Wir wissen hier in der Zeit um etwas, was über die Zeit hinausgeht.

Das Leben des Auferstandenen gehört der Ewigkeit an, dem Jetzt, das alles Vorher und Nachher einschließt.

Jesus Christus ist «in Gott verborgen» (Kol 3,3).

Sein Leben ist in Gott aufgehoben, und zwar in dreifachem Sinn: in der Zeit ist es gelöscht; jenseits der Zeit ist es unzerstörbar bewahrt; zugleich ist es in Gottes Gegenwart hinein überhöht, so dass es im Geist der Liebe die ganze Welt durchwirkt.

Was man einen inneren Beweis nennen könnte, sieht so aus: Zu wissen, wofür Jesus lebte und sein Leben hingab, bedeutet, Gottes Weisheit und Macht darin zu erkennen.

Diese Weisheit ist aber nach weltlichem Ermessen Torheit, diese Macht Schwachheit.

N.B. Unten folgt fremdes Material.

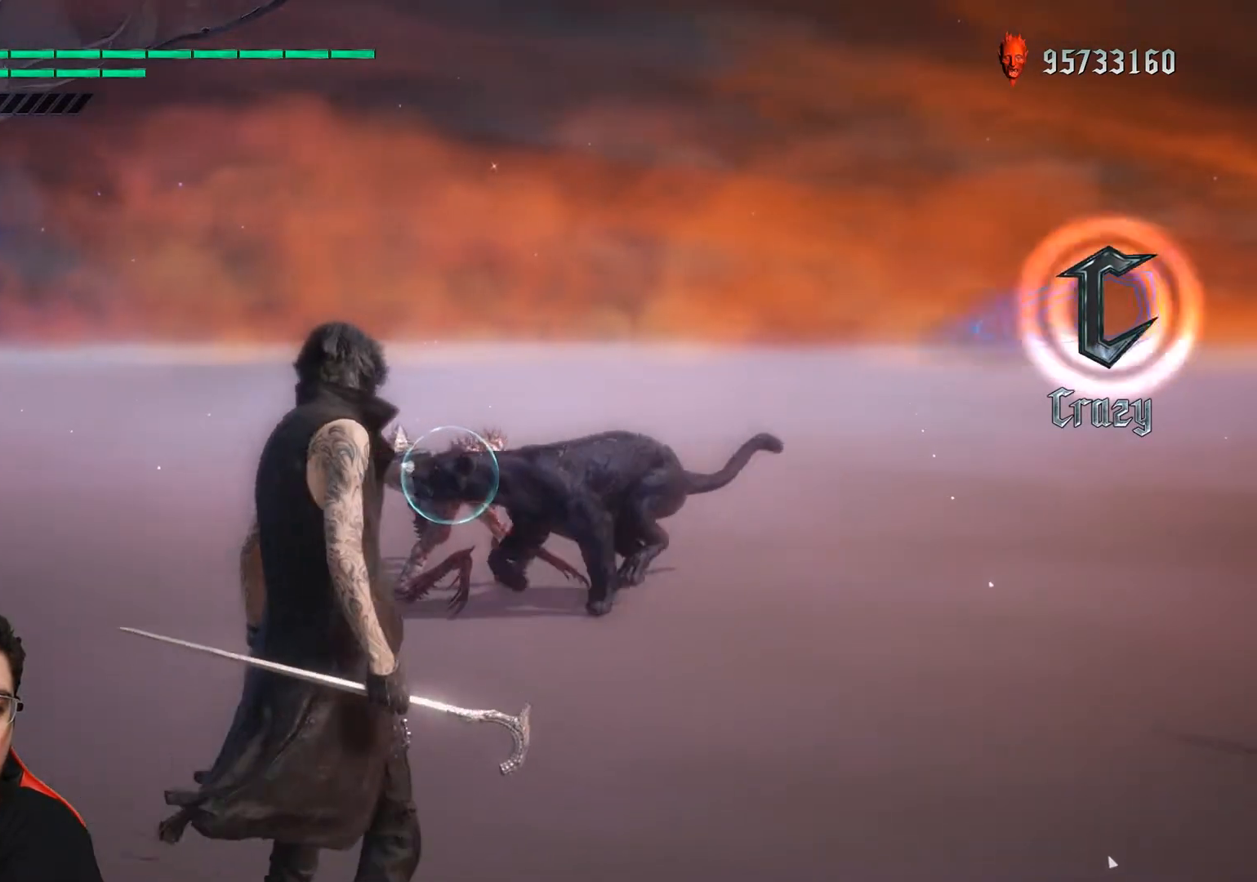
{"buttons": ["R1"], "left_stick": "down-left", "events": [[267, "left_stick", "down-left"]]}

In der Sprache Martin Luthers:

«Die göttliche Torheit ist weiser, als die Menschen sind; und die göttliche Schwachheit ist stärker, als die Menschen sind» (1 Kor 1,25).

Gottes Autorität lässt sich aber nicht auf immer ignorieren. Es ist ja die Autorität der Liebe, um die es hier geht, und wir wissen im Innersten, dass dies die letztgültige Autorität ist.

Früher oder später ‒ am dritten Tag ‒ muss es sich erweisen: Liebe ist stärker als der Tod.

Wir wissen das in unserem Herzen, schon bevor das Zeugnis der Jünger von der Auferstehung es uns von außen her bestätigt.

Wie weit die Auferstehungstexte der Evangelien geschichtliche Berichte sein mögen, wie weit Bildersprache für etwas Unbegreifliches, ist diskutabel. Eines wissen wir jedenfalls:

Die Jünger erlebten das, was sie seine Auferstehung nannten als ein Ereignis, das ihr Leben von Grund auf veränderte.

Durch den Tod Jesu zerschmettert und mutlos gemacht, setzen sie sich kurze Zeit später (vielleicht nicht genau ‹am dritten Tag›) unbeirrt für die Ideale Jesu ein. Sie stehen vor den Obrigkeiten, die ihn zum Tod verurteilt hatten und sagen unerschrocken, ja, fast tolldreist:

«Man muss Gott mehr gehorchen als den Menschen. Der Gott unserer Väter hat Jesus, den ihr ans Kreuz gehängt und umgebracht habt, auferweckt. ... Und wir sind Zeugen dieser Ereignisse» (vgl: Apg 29-32).

Auch wenn das in diesen Worten erst am Ende des 1. Jahrhunderts niedergeschrieben wurde, haben wir mit dem ersten Thessalonicherbrief schon aus dem Jahre 50 oder 51 ein schriftliches Zeugnis, das beweist, dass dieser psychologisch schwer erklärliche Umschwung kurz nach Jesu Tod stattgefunden haben muss.

Stellen wir uns einmal vor, dass ein Wissen um die äußeren Umstände, die den Glauben der Jünger an die Auferstehung und ihre darauf gründende Begeisterung auslösten, uns grundsätzlich versagt wäre. Würde uns das die Möglichkeit nehmen zu leben, wie Jesus lebte, ermächtigt von demselben Geist, der ihm Macht gab?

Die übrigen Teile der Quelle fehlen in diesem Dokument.